## EXERCISE INPUT:
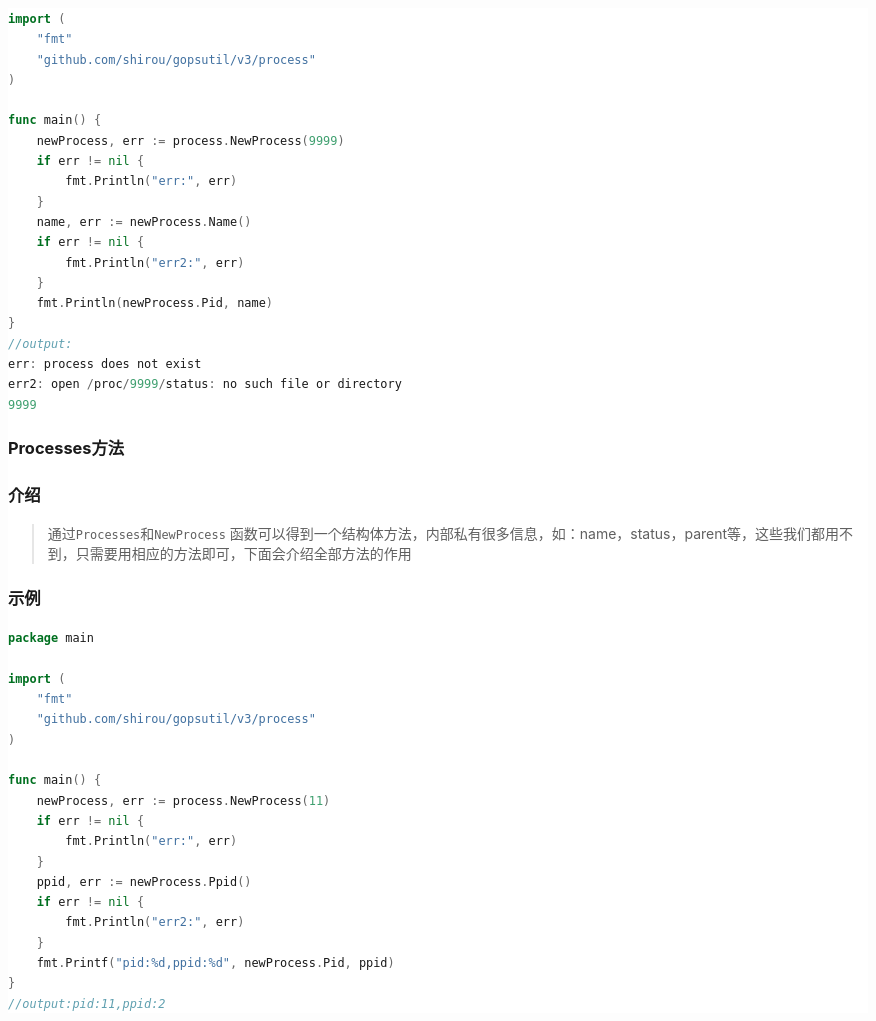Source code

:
 ```go
import (
	"fmt"
	"github.com/shirou/gopsutil/v3/process"
)

func main() {
	newProcess, err := process.NewProcess(9999)
	if err != nil {
		fmt.Println("err:", err)
	}
	name, err := newProcess.Name()
	if err != nil {
		fmt.Println("err2:", err)
	}
	fmt.Println(newProcess.Pid, name)
}
//output:
err: process does not exist
err2: open /proc/9999/status: no such file or directory
9999
```

### Processes方法

### 介绍

> 通过`Processes`和`NewProcess` 函数可以得到一个结构体方法，内部私有很多信息，如：name，status，parent等，这些我们都用不到，只需要用相应的方法即可，下面会介绍全部方法的作用


### 示例

```go
package main

import (
	"fmt"
	"github.com/shirou/gopsutil/v3/process"
)

func main() {
	newProcess, err := process.NewProcess(11)
	if err != nil {
		fmt.Println("err:", err)
	}
	ppid, err := newProcess.Ppid()
	if err != nil {
		fmt.Println("err2:", err)
	}
	fmt.Printf("pid:%d,ppid:%d", newProcess.Pid, ppid)
}
//output:pid:11,ppid:2
```
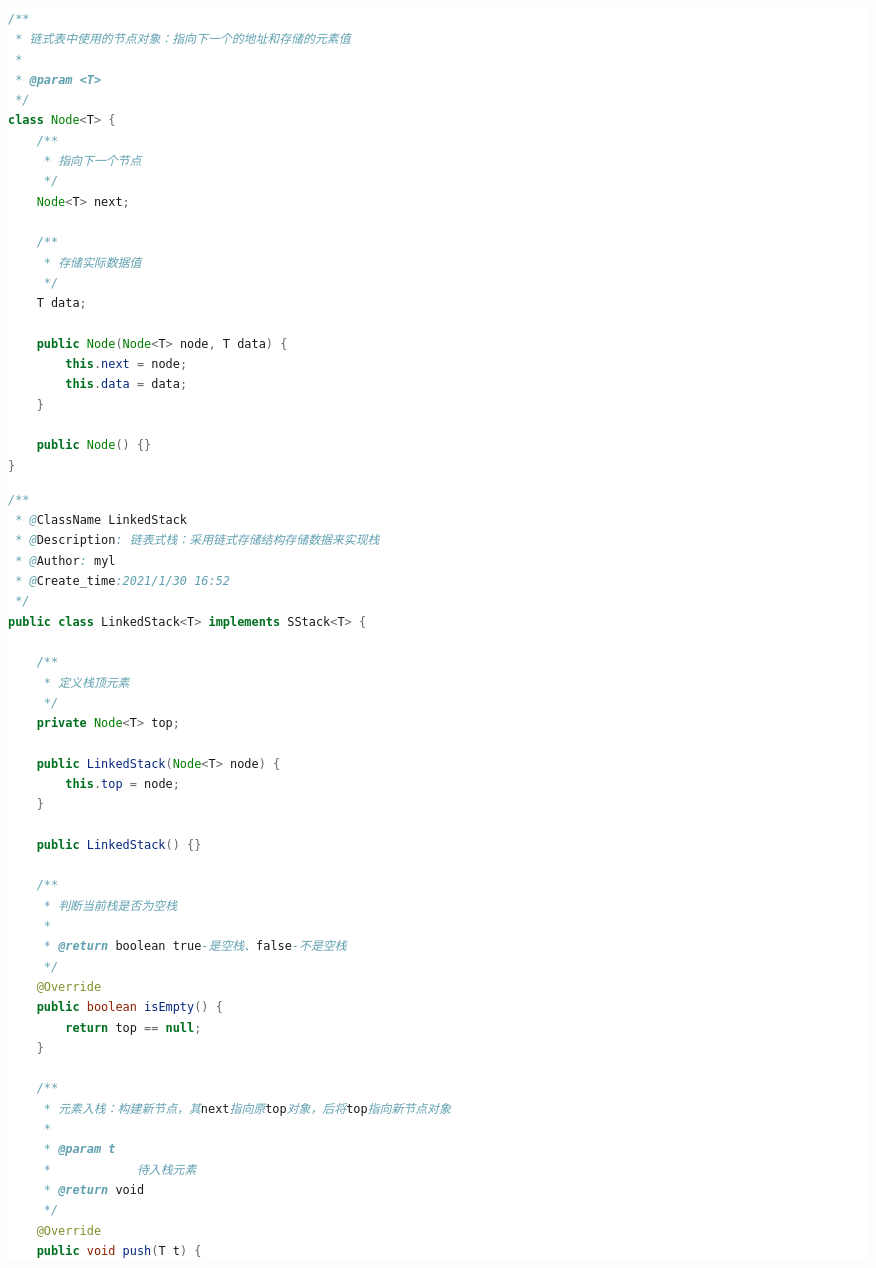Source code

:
 ```java
/**
 * 链式表中使用的节点对象：指向下一个的地址和存储的元素值
 *
 * @param <T>
 */
class Node<T> {
    /**
     * 指向下一个节点
     */
    Node<T> next;

    /**
     * 存储实际数据值
     */
    T data;

    public Node(Node<T> node, T data) {
        this.next = node;
        this.data = data;
    }

    public Node() {}
}
```

```java
/**
 * @ClassName LinkedStack
 * @Description: 链表式栈：采用链式存储结构存储数据来实现栈
 * @Author: myl
 * @Create_time:2021/1/30 16:52
 */
public class LinkedStack<T> implements SStack<T> {

    /**
     * 定义栈顶元素
     */
    private Node<T> top;

    public LinkedStack(Node<T> node) {
        this.top = node;
    }

    public LinkedStack() {}

    /**
     * 判断当前栈是否为空栈
     *
     * @return boolean true-是空栈、false-不是空栈
     */
    @Override
    public boolean isEmpty() {
        return top == null;
    }

    /**
     * 元素入栈：构建新节点，其next指向原top对象，后将top指向新节点对象
     *
     * @param t
     *            待入栈元素
     * @return void
     */
    @Override
    public void push(T t) {
```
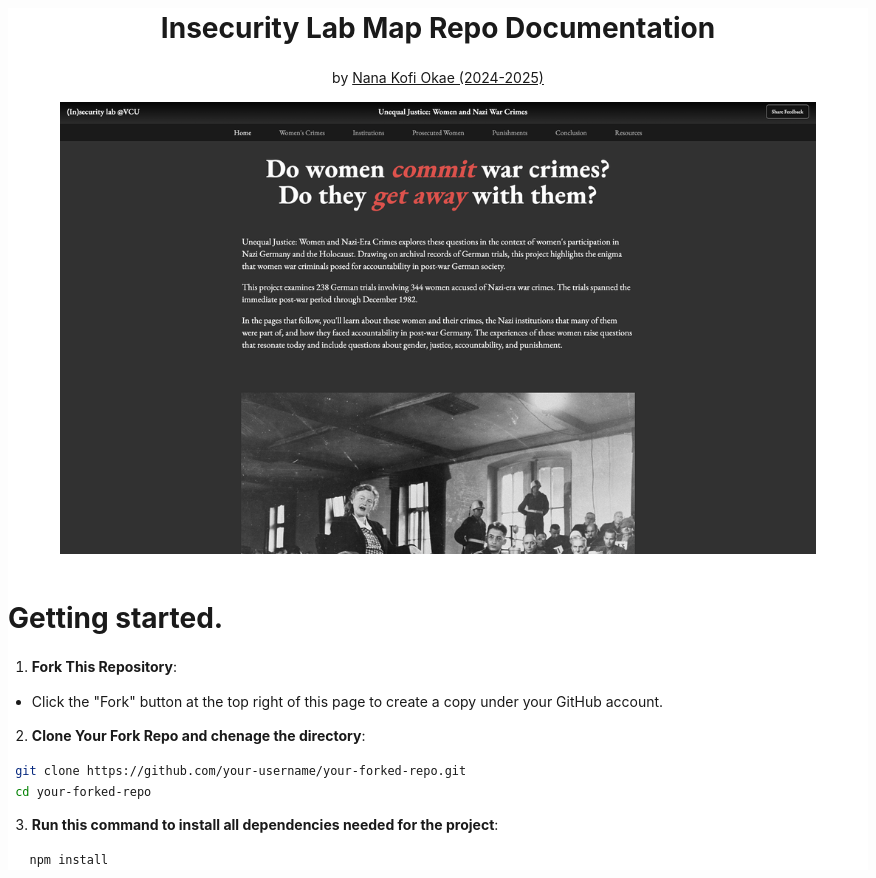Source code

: <h1 align="center">Insecurity Lab Map Repo Documentation</h1>
<p align="center">
  by <a href="https://www.nanakofiokae.com">Nana Kofi Okae (2024-2025) </a>
</p>

<p align="center">
  <img src="./public/landing.png" alt="Project Banner" width="756">
</p>

# Getting started.

1. **Fork This Repository**:

- Click the "Fork" button at the top right of this page to create a copy under your GitHub account.

2. **Clone Your Fork Repo and chenage the directory**:

```bash
 git clone https://github.com/your-username/your-forked-repo.git
 cd your-forked-repo
```

3. **Run this command to install all dependencies needed for the project**:

```bash
   npm install
```
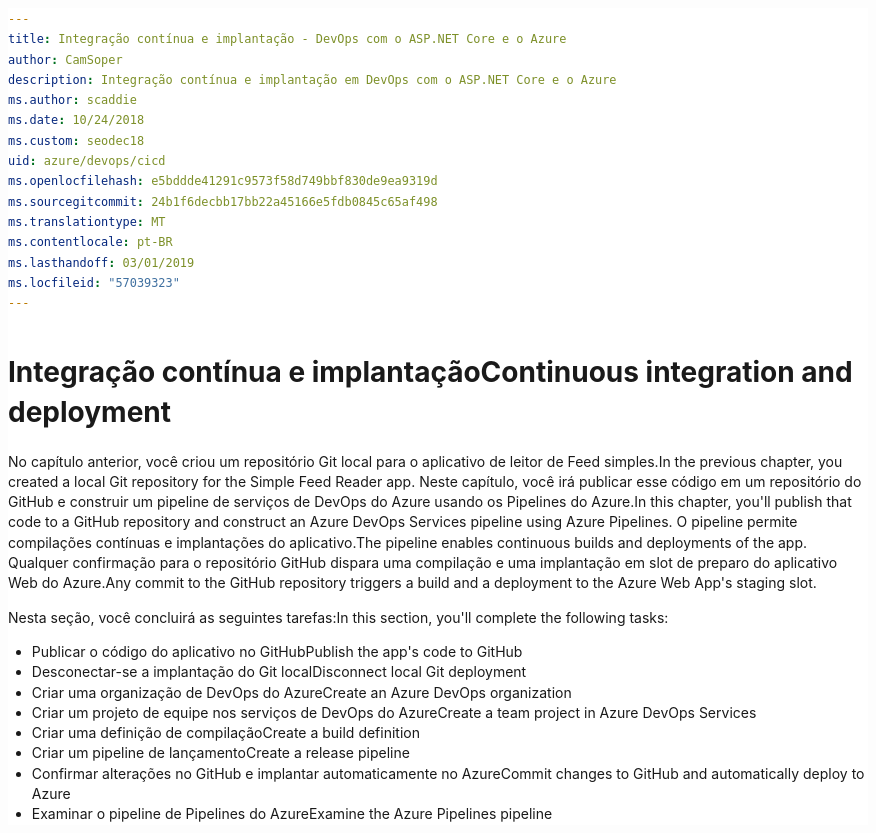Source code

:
 ```yaml
---
title: Integração contínua e implantação - DevOps com o ASP.NET Core e o Azure
author: CamSoper
description: Integração contínua e implantação em DevOps com o ASP.NET Core e o Azure
ms.author: scaddie
ms.date: 10/24/2018
ms.custom: seodec18
uid: azure/devops/cicd
ms.openlocfilehash: e5bddde41291c9573f58d749bbf830de9ea9319d
ms.sourcegitcommit: 24b1f6decbb17bb22a45166e5fdb0845c65af498
ms.translationtype: MT
ms.contentlocale: pt-BR
ms.lasthandoff: 03/01/2019
ms.locfileid: "57039323"
---
```

# <a name="continuous-integration-and-deployment"></a><span data-ttu-id="e3b4b-103">Integração contínua e implantação</span><span class="sxs-lookup"><span data-stu-id="e3b4b-103">Continuous integration and deployment</span></span>

<span data-ttu-id="e3b4b-104">No capítulo anterior, você criou um repositório Git local para o aplicativo de leitor de Feed simples.</span><span class="sxs-lookup"><span data-stu-id="e3b4b-104">In the previous chapter, you created a local Git repository for the Simple Feed Reader app.</span></span> <span data-ttu-id="e3b4b-105">Neste capítulo, você irá publicar esse código em um repositório do GitHub e construir um pipeline de serviços de DevOps do Azure usando os Pipelines do Azure.</span><span class="sxs-lookup"><span data-stu-id="e3b4b-105">In this chapter, you'll publish that code to a GitHub repository and construct an Azure DevOps Services pipeline using Azure Pipelines.</span></span> <span data-ttu-id="e3b4b-106">O pipeline permite compilações contínuas e implantações do aplicativo.</span><span class="sxs-lookup"><span data-stu-id="e3b4b-106">The pipeline enables continuous builds and deployments of the app.</span></span> <span data-ttu-id="e3b4b-107">Qualquer confirmação para o repositório GitHub dispara uma compilação e uma implantação em slot de preparo do aplicativo Web do Azure.</span><span class="sxs-lookup"><span data-stu-id="e3b4b-107">Any commit to the GitHub repository triggers a build and a deployment to the Azure Web App's staging slot.</span></span>

<span data-ttu-id="e3b4b-108">Nesta seção, você concluirá as seguintes tarefas:</span><span class="sxs-lookup"><span data-stu-id="e3b4b-108">In this section, you'll complete the following tasks:</span></span>

* <span data-ttu-id="e3b4b-109">Publicar o código do aplicativo no GitHub</span><span class="sxs-lookup"><span data-stu-id="e3b4b-109">Publish the app's code to GitHub</span></span>
* <span data-ttu-id="e3b4b-110">Desconectar-se a implantação do Git local</span><span class="sxs-lookup"><span data-stu-id="e3b4b-110">Disconnect local Git deployment</span></span>
* <span data-ttu-id="e3b4b-111">Criar uma organização de DevOps do Azure</span><span class="sxs-lookup"><span data-stu-id="e3b4b-111">Create an Azure DevOps organization</span></span>
* <span data-ttu-id="e3b4b-112">Criar um projeto de equipe nos serviços de DevOps do Azure</span><span class="sxs-lookup"><span data-stu-id="e3b4b-112">Create a team project in Azure DevOps Services</span></span>
* <span data-ttu-id="e3b4b-113">Criar uma definição de compilação</span><span class="sxs-lookup"><span data-stu-id="e3b4b-113">Create a build definition</span></span>
* <span data-ttu-id="e3b4b-114">Criar um pipeline de lançamento</span><span class="sxs-lookup"><span data-stu-id="e3b4b-114">Create a release pipeline</span></span>
* <span data-ttu-id="e3b4b-115">Confirmar alterações no GitHub e implantar automaticamente no Azure</span><span class="sxs-lookup"><span data-stu-id="e3b4b-115">Commit changes to GitHub and automatically deploy to Azure</span></span>
* <span data-ttu-id="e3b4b-116">Examinar o pipeline de Pipelines do Azure</span><span class="sxs-lookup"><span data-stu-id="e3b4b-116">Examine the Azure Pipelines pipeline</span></span>
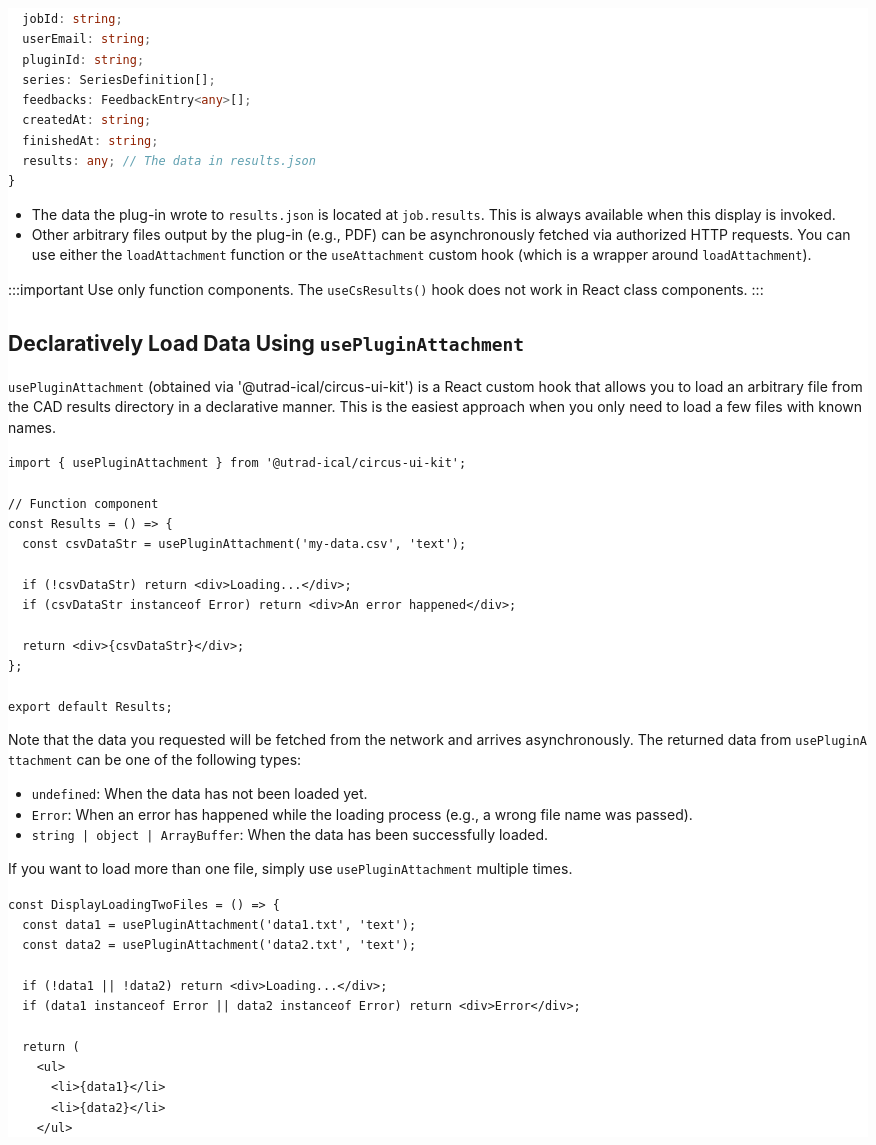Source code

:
 ```ts
  jobId: string;
  userEmail: string;
  pluginId: string;
  series: SeriesDefinition[];
  feedbacks: FeedbackEntry<any>[];
  createdAt: string;
  finishedAt: string;
  results: any; // The data in results.json
}
```

- The data the plug-in wrote to `results.json` is located at `job.results`. This is always available when this display is invoked.
- Other arbitrary files output by the plug-in (e.g., PDF) can be asynchronously fetched via authorized HTTP requests. You can use either the `loadAttachment` function or the `useAttachment` custom hook (which is a wrapper around `loadAttachment`).

:::important
Use only function components. The `useCsResults()` hook does not work in React class components.
:::

## Declaratively Load Data Using `usePluginAttachment`

`usePluginAttachment` (obtained via '@utrad-ical/circus-ui-kit') is a React custom hook that allows you to load an arbitrary file from the CAD results directory in a declarative manner. This is the easiest approach when you only need to load a few files with known names.

```tsx
import { usePluginAttachment } from '@utrad-ical/circus-ui-kit';

// Function component
const Results = () => {
  const csvDataStr = usePluginAttachment('my-data.csv', 'text');

  if (!csvDataStr) return <div>Loading...</div>;
  if (csvDataStr instanceof Error) return <div>An error happened</div>;

  return <div>{csvDataStr}</div>;
};

export default Results;
```

Note that the data you requested will be fetched from the network and arrives asynchronously. The returned data from `usePluginAttachment` can be one of the following types:

- `undefined`: When the data has not been loaded yet.
- `Error`: When an error has happened while the loading process (e.g., a wrong file name was passed).
- `string | object | ArrayBuffer`: When the data has been successfully loaded.

If you want to load more than one file, simply use `usePluginAttachment` multiple times.

```tsx
const DisplayLoadingTwoFiles = () => {
  const data1 = usePluginAttachment('data1.txt', 'text');
  const data2 = usePluginAttachment('data2.txt', 'text');

  if (!data1 || !data2) return <div>Loading...</div>;
  if (data1 instanceof Error || data2 instanceof Error) return <div>Error</div>;

  return (
    <ul>
      <li>{data1}</li>
      <li>{data2}</li>
    </ul>
```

## WHAT YOU NEED TO DO:
Take each line above that contains "loaded" and copy it out.

## ANSWER FOR THE TASK:
- `undefined`: When the data has not been loaded yet.
- `string | object | ArrayBuffer`: When the data has been successfully loaded.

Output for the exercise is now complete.